- _Work request A_
According to the interview guidelines below, what should an interviewer review before the interview?
- _Work request B_
Output the part of the interview guidelines below that begins at the words "Unfortunately, interviewers do" and stops after the words "and selection process.", copied word for word.
- _Work request C_
Decide whether each statement agrees with the interview guidelines below, answering yes or no and quoting the words that decide it: (i) the guidelines consider it beneficial to give the candidate the panel details before the interview; (ii) the guidelines say the candidate may ask questions only at the end of the interview; (iii) the guidelines recommend questions that call for a "yes" or "no" response.

- _Page extract_
+ + + + +

Unfortunately, interviewers do not have much access to advice on how to conduct effective interviews.

Not only are bad recruitment decisions, which start with an unreliable interview process, costly but may also be regarded as discriminatory in terms of labour legislation.

Here are a few guidelines to assist in correctly aligning interviewing with your recruitment and selection process.

Review the candidate’s CV before the interview. It saves time and shows the candidate you are prepared. It also allows you to highlight concerns and focus areas to address during the interview.

Be punctual and extend courtesies to the candidate on arrival, such as asking if they have been offered a cup of tea and finding out if they had difficulty locating your premises / are enjoying the hot weather. This should also be adapted for online interviews. Always make the candidate feel comfortable. Start an interview off with a relevant personal story or “ice breaker” / anecdote. Find mutual interests in their CV to initiate the discussion.

Introduce yourself and the members of the panel, if any. Give names, surnames and designations. It is beneficial to provide the candidate with the panel details before the interview. Explain how you fit into the organisation and if the role reports into you or one of the panel members.

Outline the interview structure for the candidate. Give a brief description of the company, the department and why the role is available. Briefly explain whether it is a replacement or new role and what your expectations are from the candidate. Outline challenges you have been experiencing with the role or the candidates you may have already met. It is a good idea to ask the candidate what they know about your company. Tell the candidate they are welcome to ask questions during and/or at the end of the interview.

Ask behavioural questions with specific examples relating to the job. Avoid asking questions that require a one word or ‘yes’ or ‘no’ response. Let the candidate do most of the talking. Keep all your questions job related and do not ask questions that may be deemed to be discriminatory, such as, “do you plan to have children?”, “do you belong to a trade union?” or “did you watch the rugby on Saturday?”

Look out for non-verbal gestures such as body language, tone of voice, manners, how the candidate is dressed.

Always provide feedback as soon as possible after the interview.

+ + + + +

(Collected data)
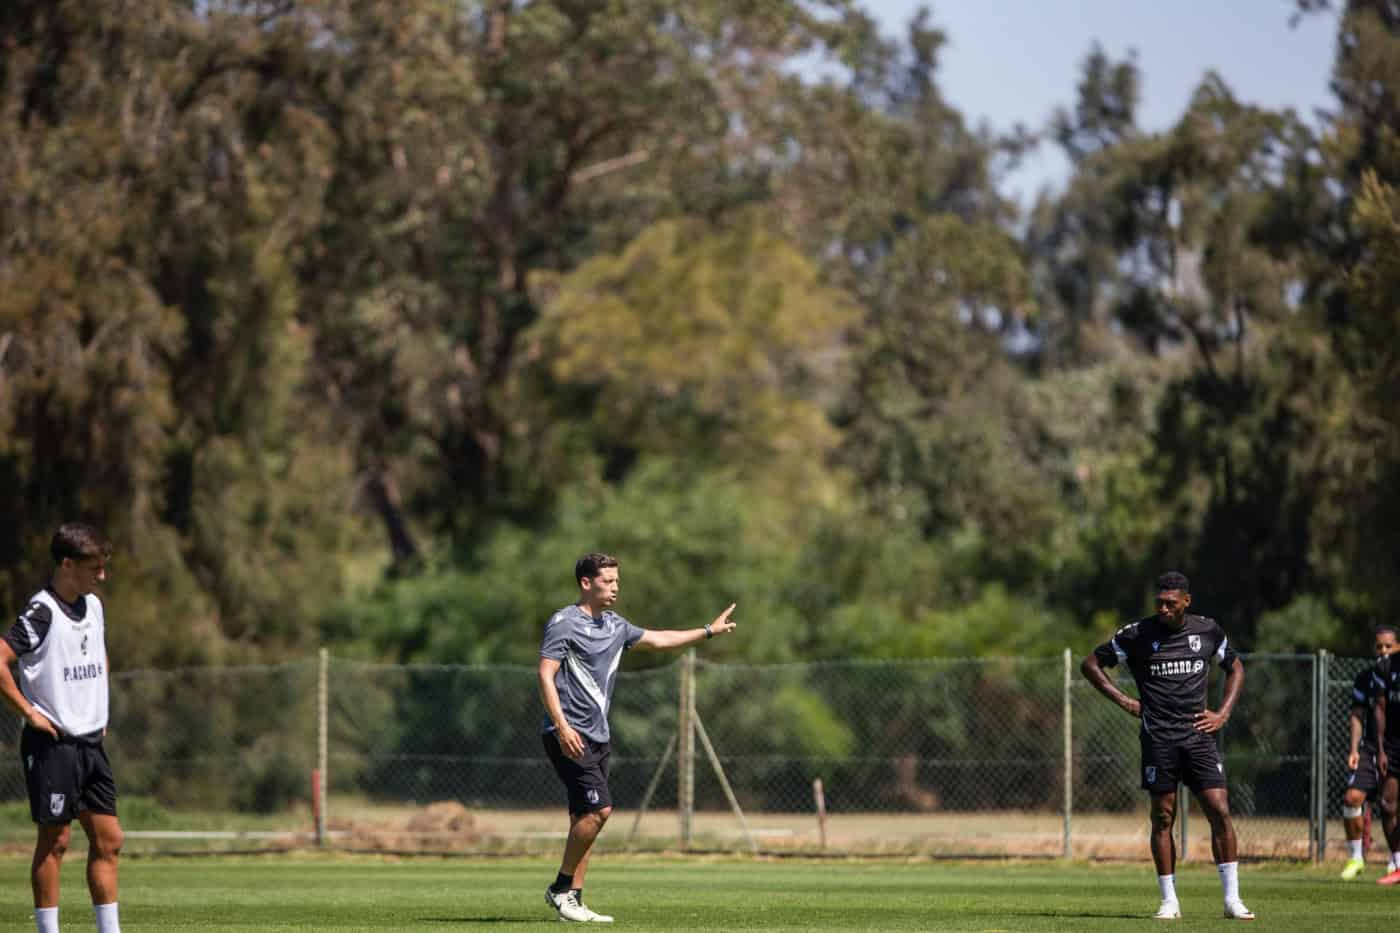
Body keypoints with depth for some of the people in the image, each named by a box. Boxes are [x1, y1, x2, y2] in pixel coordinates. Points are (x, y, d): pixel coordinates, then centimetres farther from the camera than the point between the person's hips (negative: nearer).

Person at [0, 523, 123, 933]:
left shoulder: (93, 606, 10)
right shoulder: (42, 613, -15)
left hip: (90, 741, 8)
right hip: (52, 743, -8)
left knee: (108, 838, 5)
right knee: (55, 839, -3)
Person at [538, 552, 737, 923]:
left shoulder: (614, 625, 17)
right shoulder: (564, 623, -9)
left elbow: (657, 639, 31)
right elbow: (545, 675, -15)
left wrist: (708, 631, 31)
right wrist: (562, 726, -24)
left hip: (597, 736, 8)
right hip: (569, 735, -8)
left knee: (584, 818, 5)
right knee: (598, 808, -17)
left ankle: (573, 899, 6)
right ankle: (561, 887, -7)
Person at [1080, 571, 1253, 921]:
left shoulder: (1207, 631, 5)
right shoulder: (1138, 634, -2)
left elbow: (1235, 668, 22)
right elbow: (1091, 663, 7)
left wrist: (1223, 714, 8)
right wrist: (1123, 701, -2)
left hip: (1198, 735, 2)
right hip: (1158, 738, -2)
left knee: (1220, 811, -7)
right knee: (1163, 816, 0)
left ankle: (1232, 899, -2)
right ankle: (1169, 901, 8)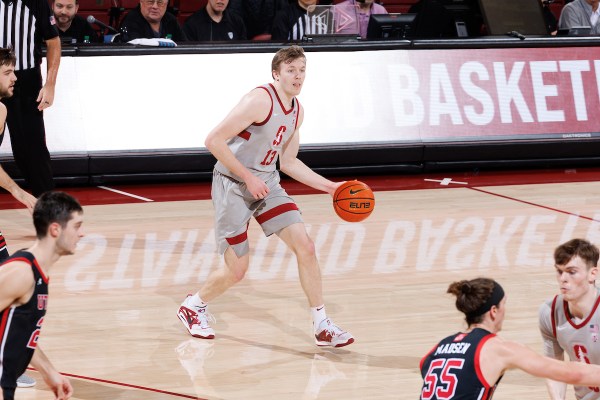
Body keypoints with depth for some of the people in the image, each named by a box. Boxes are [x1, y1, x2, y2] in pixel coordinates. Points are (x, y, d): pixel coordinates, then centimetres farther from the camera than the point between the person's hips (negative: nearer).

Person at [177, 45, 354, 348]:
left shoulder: (297, 111, 6)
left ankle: (322, 326, -1)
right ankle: (193, 306, 26)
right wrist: (248, 177, -23)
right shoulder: (260, 100, -21)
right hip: (233, 184, -7)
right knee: (236, 270, -3)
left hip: (266, 183, 7)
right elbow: (214, 140, -23)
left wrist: (329, 186, 11)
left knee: (304, 246, -7)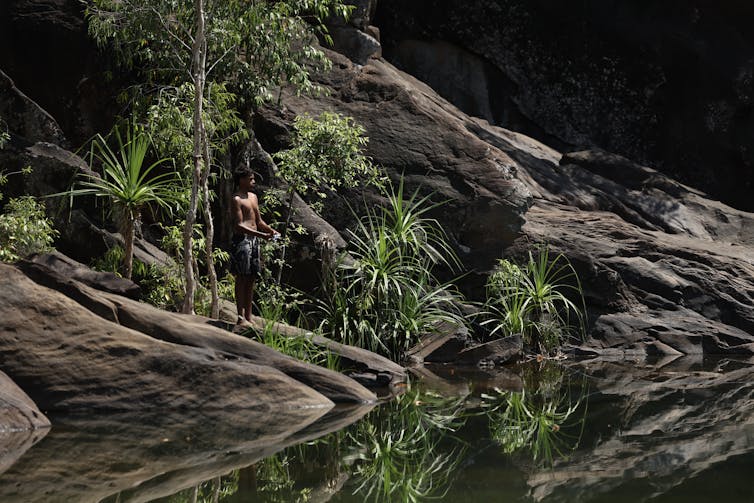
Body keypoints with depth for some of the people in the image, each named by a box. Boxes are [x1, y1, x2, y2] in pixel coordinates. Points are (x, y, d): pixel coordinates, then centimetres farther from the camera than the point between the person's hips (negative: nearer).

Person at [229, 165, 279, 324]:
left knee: (251, 278, 8)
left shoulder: (253, 197, 17)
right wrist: (261, 235, -24)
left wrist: (271, 230, 4)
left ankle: (248, 316, 13)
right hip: (242, 239, -8)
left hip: (254, 240, 8)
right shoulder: (237, 200, -9)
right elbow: (239, 225, -17)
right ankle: (241, 316, -4)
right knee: (241, 278, -6)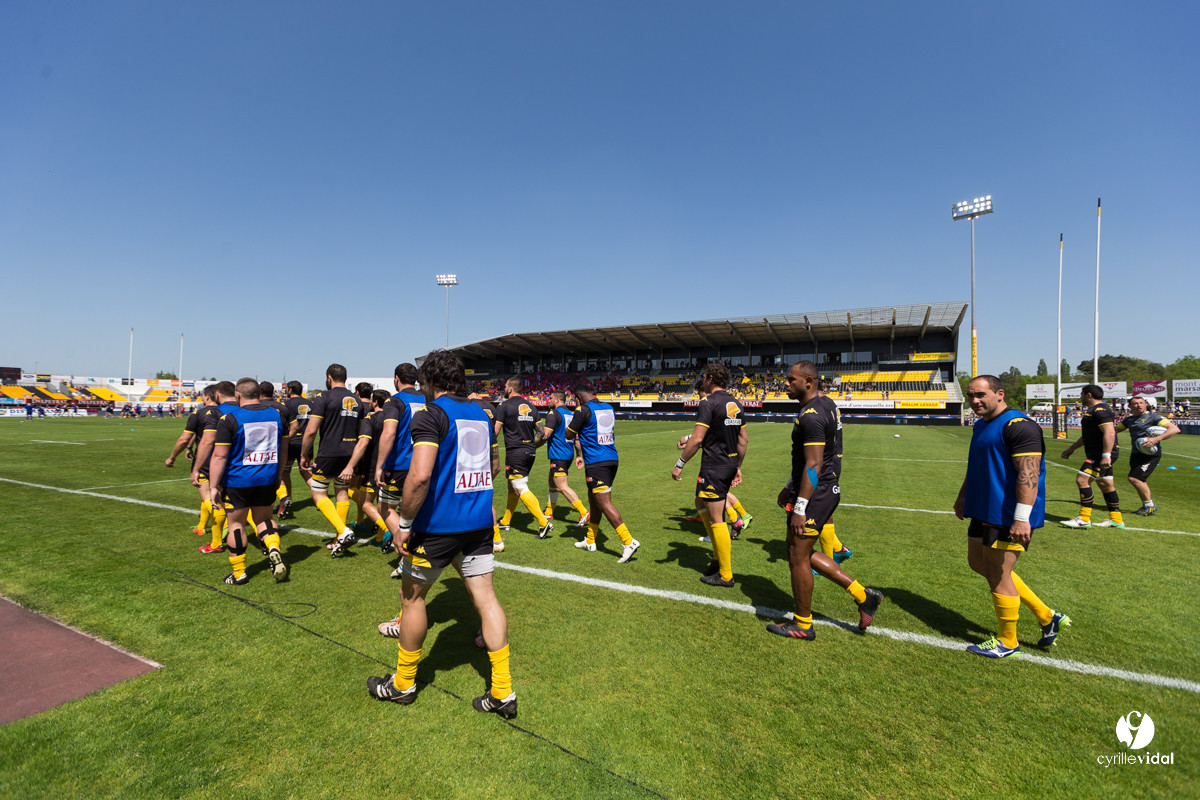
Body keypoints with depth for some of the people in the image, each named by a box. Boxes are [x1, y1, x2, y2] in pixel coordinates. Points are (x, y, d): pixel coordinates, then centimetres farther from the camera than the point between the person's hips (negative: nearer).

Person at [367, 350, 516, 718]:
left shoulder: (430, 414, -13)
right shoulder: (481, 414, 9)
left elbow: (420, 475, -25)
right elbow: (493, 466, 21)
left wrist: (404, 522, -15)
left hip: (438, 525, -6)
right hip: (480, 522, 6)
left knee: (411, 595, 15)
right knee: (485, 597, 9)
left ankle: (402, 684, 32)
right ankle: (503, 693, 13)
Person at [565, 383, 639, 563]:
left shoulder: (583, 410, -10)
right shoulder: (609, 408, 12)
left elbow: (569, 435, -2)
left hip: (596, 463, -8)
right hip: (612, 460, 8)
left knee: (604, 503, -7)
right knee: (593, 500, 19)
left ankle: (629, 542, -13)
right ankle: (590, 542, 30)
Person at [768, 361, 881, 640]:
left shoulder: (811, 415, -21)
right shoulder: (826, 404, 13)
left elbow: (814, 465, -24)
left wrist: (799, 508, -22)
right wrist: (789, 487, 23)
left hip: (814, 494, -10)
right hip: (828, 489, 10)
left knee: (798, 558, 4)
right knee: (802, 553, 19)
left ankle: (802, 624, 20)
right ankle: (862, 595, 23)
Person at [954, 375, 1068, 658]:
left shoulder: (1018, 425, -17)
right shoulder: (981, 425, 13)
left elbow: (1028, 474, -24)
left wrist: (1022, 518, -28)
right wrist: (963, 496, 28)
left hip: (1009, 517, -10)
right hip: (984, 511, 10)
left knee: (998, 576, 0)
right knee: (979, 563, 16)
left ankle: (1007, 643, 19)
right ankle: (1046, 616, 28)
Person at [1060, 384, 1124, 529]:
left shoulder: (1100, 410, -14)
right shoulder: (1093, 410, 21)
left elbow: (1109, 433, -25)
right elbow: (1087, 435, 31)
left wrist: (1106, 455, -30)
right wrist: (1071, 449, 33)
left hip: (1101, 454, -11)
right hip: (1096, 454, 11)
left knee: (1082, 480, -14)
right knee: (1106, 485, 14)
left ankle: (1084, 520, -12)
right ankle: (1116, 520, 21)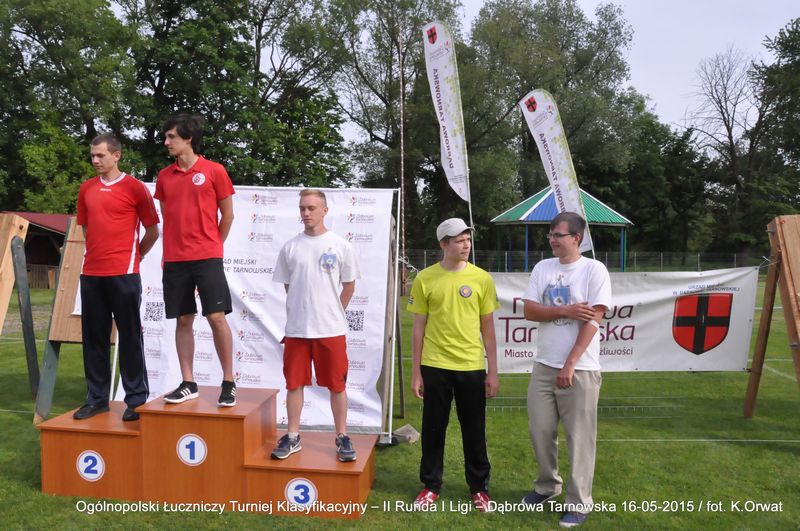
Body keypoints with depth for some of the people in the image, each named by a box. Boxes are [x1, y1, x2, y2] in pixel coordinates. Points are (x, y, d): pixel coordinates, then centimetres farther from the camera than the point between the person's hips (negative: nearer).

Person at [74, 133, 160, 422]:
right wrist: (97, 253, 15)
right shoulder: (86, 189, 11)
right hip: (91, 273, 5)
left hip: (124, 274, -5)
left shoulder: (134, 187, -3)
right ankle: (97, 397, 20)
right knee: (94, 337, 10)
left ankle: (136, 399, 8)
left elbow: (153, 230, 1)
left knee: (129, 337, 1)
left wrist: (134, 256, 5)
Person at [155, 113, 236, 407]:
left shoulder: (214, 171, -2)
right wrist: (177, 246, 12)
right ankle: (188, 384, 15)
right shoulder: (164, 176, 10)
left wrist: (211, 246, 7)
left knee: (216, 317, -5)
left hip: (207, 258, -4)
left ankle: (229, 383, 5)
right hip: (174, 260, 4)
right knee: (183, 320, 7)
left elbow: (227, 214, 3)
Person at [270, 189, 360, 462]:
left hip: (331, 329, -2)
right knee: (294, 382, 9)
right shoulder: (290, 247, 3)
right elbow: (288, 285, 13)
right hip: (296, 328, 2)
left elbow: (349, 286, 6)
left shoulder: (340, 245, -2)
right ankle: (292, 437, 22)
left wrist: (332, 312, 8)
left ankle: (342, 437, 19)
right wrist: (304, 310, 10)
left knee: (336, 384, 6)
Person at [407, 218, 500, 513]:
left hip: (472, 367, 1)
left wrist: (493, 372, 3)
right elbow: (418, 328, 2)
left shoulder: (482, 279, 0)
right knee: (433, 429, 10)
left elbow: (488, 329, 5)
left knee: (474, 431, 10)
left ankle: (479, 487, 28)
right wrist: (415, 373, 1)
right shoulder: (425, 279, -2)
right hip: (435, 367, 0)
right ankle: (431, 485, 27)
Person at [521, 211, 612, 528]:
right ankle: (547, 486, 34)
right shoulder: (542, 268, 6)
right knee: (540, 430, 12)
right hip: (544, 366, 5)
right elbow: (529, 312, 0)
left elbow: (592, 321, -13)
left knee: (579, 437, 3)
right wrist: (565, 311, -15)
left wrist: (569, 366, -15)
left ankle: (578, 502, 18)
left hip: (580, 369, -5)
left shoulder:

+ + + + +

- _Expected output A_
The candidate's CV.

- _Expected output B_
Unfortunately, interviewers do not have much access to advice on how to conduct effective interviews.

Not only are bad recruitment decisions, which start with an unreliable interview process, costly but may also be regarded as discriminatory in terms of labour legislation.

Here are a few guidelines to assist in correctly aligning interviewing with your recruitment and selection process.

- _Expected output C_
(i) Yes: "It is beneficial to provide the candidate with the panel details before the interview."
(ii) No: "Tell the candidate they are welcome to ask questions during and/or at the end of the interview."
(iii) No: "Avoid asking questions that require a one word or ‘yes’ or ‘no’ response."